Pricing Schemes

The next “level” of pricing adjustment is achieved by the use of pricing schemes. Pricing schemes are pricing adjustments either upwards (a markup) or downwards (a discount), that can be applied at bo

When you create a pricing scheme, you supply the following information:

  • an adjustment amount, which can either be a fixed amount (not used often) or a relative/percentage amount (used more often). This amount can either be positive (a markup) or negative (a discount).

  • prettification, which rounds prices to a specified cents amount, like 5.99 or 6.45.

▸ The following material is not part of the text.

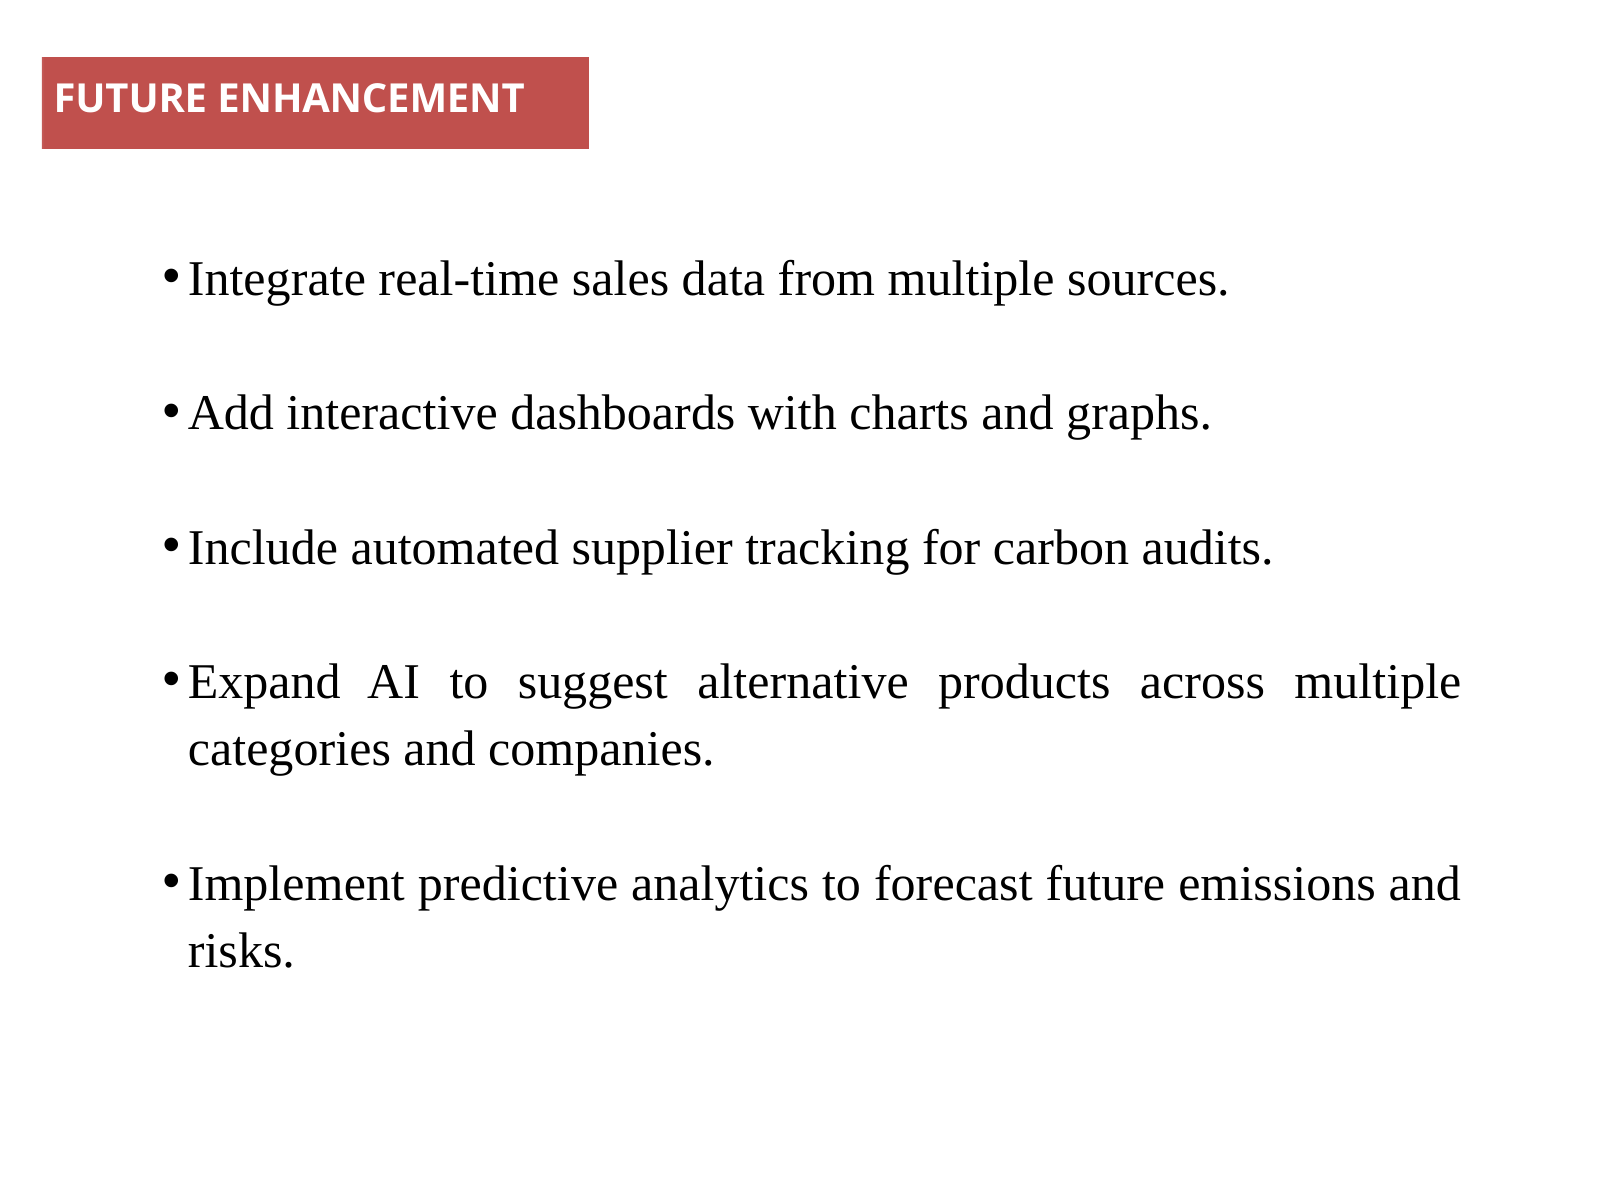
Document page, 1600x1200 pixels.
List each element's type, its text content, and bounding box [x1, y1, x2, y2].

text_box Integrate real-time sales data from multiple sources. Add interactive dashboards with charts and graphs. Include automated supplier tracking for carbon audits. Expand AI to suggest alternative products across multiple categories and companies. Implement predictive analytics to forecast future emissions and risks. [136, 238, 1463, 1045]
text_box FUTURE ENHANCEMENT [53, 72, 724, 121]
text_box [41, 57, 589, 149]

Pricing schemes are created and then applied. Without applying a pricing scheme, it will have no effect. To use it, you must apply it to either websites, customers, or both.

Websites

When applying a pricing scheme to a website, all prices on that website will be ‘transformed’ to obey the pricing scheme rules in relation to the products’ base prices. So, use positive schemes to increase website prices: for example, if your base prices are wholesale prices, then use a positive to scheme to markup to retail prices on a website. On the other hand, if your base prices are retail prices, then use a discount scheme to price website items for wholesale.

Customers

When applying a pricing scheme to a customer, only that customer will see the adjusted prices. Therefore if a customer with an applied pricing scheme is logged into a website, they will see prices accoring to their own applied pricing scheme, irrespective of the pricing on that webstore (i.e. customer schemes override website schemes).

Use customer-applied pricing schemes to create special pricing for certain classes of customers, like wholesale customers, preferred clients etc.